Art Nouveau

In the desire to abandon the historical styles of the 19th century and overcome historicism in architecture and decoration, Art Noveau appeared in a wide variety of strands worldwide, most popular between 1890 and 1910. The movement is also known as the Glasgow Style, in the German-speaking world, as Jugendstil, or as Stile Liberty in Italian.

Enthusiasts in the decorative and graphic arts as well as in architecture wanted to overcome the common notion of the academic system that painting and sculpture were superior to crafts and design. Among the key leading proponents were the Austrian Artist Gustav Klimt, French architect and designer Hector Guimard, Scottish painter and architect Charles Rennie Mackintosh, British textile designer and poet William Morris, British illustrator and author Aubrey Beardsley, and Belgian architect Victor Horta.
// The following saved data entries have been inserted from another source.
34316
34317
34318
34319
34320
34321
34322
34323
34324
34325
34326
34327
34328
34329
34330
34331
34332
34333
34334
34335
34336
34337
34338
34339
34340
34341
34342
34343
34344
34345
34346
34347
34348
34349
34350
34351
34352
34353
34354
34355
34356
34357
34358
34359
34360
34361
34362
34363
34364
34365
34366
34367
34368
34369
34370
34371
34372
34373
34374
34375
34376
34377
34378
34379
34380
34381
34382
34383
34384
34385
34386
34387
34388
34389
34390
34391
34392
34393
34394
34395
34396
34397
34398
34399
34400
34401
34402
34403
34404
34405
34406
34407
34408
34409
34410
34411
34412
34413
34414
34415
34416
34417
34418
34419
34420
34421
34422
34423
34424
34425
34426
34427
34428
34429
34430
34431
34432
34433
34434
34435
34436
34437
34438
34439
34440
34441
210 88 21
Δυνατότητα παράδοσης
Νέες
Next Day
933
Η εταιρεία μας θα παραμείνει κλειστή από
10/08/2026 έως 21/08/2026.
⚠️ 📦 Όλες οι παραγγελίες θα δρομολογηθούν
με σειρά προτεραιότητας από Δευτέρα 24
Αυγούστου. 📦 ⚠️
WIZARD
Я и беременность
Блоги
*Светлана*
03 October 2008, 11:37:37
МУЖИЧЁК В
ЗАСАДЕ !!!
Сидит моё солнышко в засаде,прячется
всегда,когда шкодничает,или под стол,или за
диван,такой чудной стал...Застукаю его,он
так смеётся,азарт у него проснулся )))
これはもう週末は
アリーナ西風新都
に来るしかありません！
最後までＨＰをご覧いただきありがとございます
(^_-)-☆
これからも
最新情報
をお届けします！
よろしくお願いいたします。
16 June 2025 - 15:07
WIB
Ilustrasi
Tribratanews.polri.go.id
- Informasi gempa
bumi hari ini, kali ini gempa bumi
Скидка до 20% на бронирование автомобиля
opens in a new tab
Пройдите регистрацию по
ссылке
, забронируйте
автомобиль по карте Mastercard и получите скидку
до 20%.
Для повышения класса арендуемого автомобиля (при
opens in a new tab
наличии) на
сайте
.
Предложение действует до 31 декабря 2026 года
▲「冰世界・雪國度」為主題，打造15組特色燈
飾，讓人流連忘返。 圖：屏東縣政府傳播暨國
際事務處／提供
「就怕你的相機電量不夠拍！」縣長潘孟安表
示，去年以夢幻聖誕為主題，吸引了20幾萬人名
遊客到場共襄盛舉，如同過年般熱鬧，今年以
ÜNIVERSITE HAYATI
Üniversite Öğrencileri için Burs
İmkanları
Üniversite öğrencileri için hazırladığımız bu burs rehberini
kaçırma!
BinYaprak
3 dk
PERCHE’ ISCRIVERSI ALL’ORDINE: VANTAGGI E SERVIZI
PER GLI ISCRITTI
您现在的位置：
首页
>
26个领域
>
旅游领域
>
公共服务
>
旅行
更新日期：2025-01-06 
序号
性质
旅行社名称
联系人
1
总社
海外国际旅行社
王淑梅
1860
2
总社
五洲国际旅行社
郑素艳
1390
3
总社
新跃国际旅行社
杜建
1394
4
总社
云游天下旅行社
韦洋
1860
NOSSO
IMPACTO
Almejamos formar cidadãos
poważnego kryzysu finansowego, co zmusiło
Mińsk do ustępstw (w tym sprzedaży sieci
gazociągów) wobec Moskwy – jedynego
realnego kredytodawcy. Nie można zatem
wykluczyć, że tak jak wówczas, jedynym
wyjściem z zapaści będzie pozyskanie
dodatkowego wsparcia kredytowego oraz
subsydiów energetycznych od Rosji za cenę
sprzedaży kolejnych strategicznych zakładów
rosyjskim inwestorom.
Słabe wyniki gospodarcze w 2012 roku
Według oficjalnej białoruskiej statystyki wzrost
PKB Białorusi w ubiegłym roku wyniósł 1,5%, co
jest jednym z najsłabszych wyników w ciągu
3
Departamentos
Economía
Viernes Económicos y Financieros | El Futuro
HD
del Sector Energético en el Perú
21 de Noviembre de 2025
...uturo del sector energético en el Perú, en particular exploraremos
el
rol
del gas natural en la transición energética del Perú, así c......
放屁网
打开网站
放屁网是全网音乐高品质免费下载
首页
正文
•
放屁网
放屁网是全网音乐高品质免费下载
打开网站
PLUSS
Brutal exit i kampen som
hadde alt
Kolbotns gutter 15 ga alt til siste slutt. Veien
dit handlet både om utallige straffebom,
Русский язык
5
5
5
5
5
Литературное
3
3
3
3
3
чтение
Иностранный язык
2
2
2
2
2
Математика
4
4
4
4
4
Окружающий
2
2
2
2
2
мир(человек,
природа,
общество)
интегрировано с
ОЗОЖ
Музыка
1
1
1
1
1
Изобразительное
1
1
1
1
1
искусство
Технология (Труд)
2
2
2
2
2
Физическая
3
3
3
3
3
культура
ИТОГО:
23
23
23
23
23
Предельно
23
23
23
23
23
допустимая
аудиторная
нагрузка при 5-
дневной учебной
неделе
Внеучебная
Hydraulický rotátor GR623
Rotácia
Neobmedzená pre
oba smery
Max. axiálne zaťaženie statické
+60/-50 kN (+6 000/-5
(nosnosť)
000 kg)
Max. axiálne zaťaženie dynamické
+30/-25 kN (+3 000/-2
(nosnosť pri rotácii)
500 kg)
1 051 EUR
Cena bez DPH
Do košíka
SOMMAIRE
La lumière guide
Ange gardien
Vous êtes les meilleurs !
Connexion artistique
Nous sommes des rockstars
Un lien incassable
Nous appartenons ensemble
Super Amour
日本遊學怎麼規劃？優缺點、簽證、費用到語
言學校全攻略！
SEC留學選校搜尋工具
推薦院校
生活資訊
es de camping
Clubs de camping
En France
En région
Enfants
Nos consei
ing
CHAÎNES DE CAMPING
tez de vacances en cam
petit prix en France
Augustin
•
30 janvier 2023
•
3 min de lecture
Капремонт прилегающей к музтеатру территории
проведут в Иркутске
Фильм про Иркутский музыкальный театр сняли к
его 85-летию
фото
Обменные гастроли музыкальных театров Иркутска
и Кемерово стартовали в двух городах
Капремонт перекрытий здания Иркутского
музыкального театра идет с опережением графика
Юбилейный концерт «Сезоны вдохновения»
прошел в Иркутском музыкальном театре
Aubrey Beardsley, Under the Hill (1904)
Aubrey Beardsley, Under the Hill (1904)

With industrial production being widespread at that time, decorative arts were increasingly dominated by inferior design imitating earlier periods. Art Nouveau artists sought to raise the status of craft, revive good workmanship, and produce a genuinely modern design to reach the ideal of “the Gesamtkunstwerk” – a “total work of the arts”. Buildings, interiors, and objects were consequently designed in a way in which every element worked harmoniously according to a coherent visual vocabulary in the effort to narrow the gap between the fine and the applied arts.

In finding the modern design language, Art Nouveau artists overthrew the excessively ornamental forms of their time, drawing inspiration from both geometric and organic forms resembling the structure of plants and emphasizing linear contours. Paving the path to the Bauhaus style, the artists evolved the belief that the function of an object should dictate the form of its design.

With the beginning of the First World War, Art Nouveau was largely exhausted and to be replaced as a dominant style by Art Deco and consecutively Modernism. Since the 1960s, Art Nouveau has received more positive attention from critics and is highly cherished internationally today.